Acuña writes that people (i.e., skeptics) should lighten up. But his framework is that some subjects are ludicrous on their face and need not be treated with the kind of critical eye or healthy skepticism expected of more serious topics. To him, this story is on par with the astrology column: harmless entertainment that's not going to change the way anybody thinks about anything.

Pierleoni writes that he's a neutral party and favors neither believer nor skeptic. To him, he's written a fair, unbiased, straightforward piece on a woman who makes a very good living by making incredible claims about getting messages from the dead, solving crimes with her psychic powers, and passing on her "gift" to her children. My idea of fair treatment by the media of stuff that panders to superstition, ignorance, and irrationality would be something like Robert Denerstein's review of "The Celestine Prophecy" movie.

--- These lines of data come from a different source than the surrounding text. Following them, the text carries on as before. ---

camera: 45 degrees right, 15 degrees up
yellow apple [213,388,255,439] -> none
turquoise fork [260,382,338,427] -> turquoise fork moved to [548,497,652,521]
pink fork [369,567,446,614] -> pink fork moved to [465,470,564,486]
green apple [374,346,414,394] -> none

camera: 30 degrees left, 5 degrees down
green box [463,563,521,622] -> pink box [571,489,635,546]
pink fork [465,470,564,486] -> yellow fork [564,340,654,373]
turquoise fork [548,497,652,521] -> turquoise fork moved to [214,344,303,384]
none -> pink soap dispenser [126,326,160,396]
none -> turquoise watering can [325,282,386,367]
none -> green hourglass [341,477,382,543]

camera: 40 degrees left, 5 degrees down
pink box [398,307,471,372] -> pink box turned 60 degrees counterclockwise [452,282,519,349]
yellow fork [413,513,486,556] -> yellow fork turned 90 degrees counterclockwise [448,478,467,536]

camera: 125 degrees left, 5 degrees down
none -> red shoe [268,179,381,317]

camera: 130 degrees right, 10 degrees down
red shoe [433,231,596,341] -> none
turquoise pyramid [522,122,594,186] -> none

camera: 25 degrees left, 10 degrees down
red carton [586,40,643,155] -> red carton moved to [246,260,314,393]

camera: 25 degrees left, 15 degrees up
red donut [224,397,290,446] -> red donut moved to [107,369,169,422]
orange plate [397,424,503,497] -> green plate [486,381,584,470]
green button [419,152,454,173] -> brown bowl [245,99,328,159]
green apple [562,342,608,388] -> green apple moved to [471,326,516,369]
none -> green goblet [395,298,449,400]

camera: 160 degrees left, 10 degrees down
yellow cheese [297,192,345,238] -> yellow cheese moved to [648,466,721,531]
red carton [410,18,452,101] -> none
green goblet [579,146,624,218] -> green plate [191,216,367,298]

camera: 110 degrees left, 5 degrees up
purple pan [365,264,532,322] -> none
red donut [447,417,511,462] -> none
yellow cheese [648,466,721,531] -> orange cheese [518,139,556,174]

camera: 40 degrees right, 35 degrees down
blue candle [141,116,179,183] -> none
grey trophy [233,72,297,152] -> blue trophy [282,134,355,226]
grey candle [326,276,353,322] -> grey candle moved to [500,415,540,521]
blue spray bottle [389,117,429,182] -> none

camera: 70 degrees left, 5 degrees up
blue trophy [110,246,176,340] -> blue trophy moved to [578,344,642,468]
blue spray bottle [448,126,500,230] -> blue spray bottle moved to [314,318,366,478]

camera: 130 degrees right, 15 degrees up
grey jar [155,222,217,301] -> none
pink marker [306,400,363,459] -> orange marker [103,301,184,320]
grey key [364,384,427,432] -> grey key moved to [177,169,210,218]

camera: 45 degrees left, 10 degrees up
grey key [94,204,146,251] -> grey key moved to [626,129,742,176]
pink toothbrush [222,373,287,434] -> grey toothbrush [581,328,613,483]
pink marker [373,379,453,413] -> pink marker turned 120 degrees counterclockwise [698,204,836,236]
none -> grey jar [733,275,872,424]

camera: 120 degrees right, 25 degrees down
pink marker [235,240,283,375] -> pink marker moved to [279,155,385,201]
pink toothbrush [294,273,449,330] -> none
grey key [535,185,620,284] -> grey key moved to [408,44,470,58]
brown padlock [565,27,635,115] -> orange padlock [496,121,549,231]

Perhaps I'm just bitter that Pierleoni, the Bee's book guy, didn't interview me when my book came out. Maybe I'm irritated with the Public Editor for contributing to the stereotype of skeptics as party poopers who need to lighten up. On the other hand, maybe my framework is larger than theirs. Maybe the context I put their writing in is unfairly idealistic. Why should they care whether their writing elevates rational discourse or combats superstition and magical thinking? They're not educators. They have no duty to instruct their readers in the art of criticism or critical thinking. It's not their job to put anything in context. That's the reader's duty. Or so it seems.

postscript

As a courtesy, I notified Pierleoni and Acuña of this posting. Acuña sent a cordial and polite response. Pierleoni sent me an e-mail informing me that he wasn't going to read my blog and asking me not to send him "any more emails, faxes, letters, post cards, etc." Apparently, he remembers that two years ago I sent him an e-mail about an article he wrote promoting a local hypnotherapist. By coincidence, that article was also about an attractive blonde.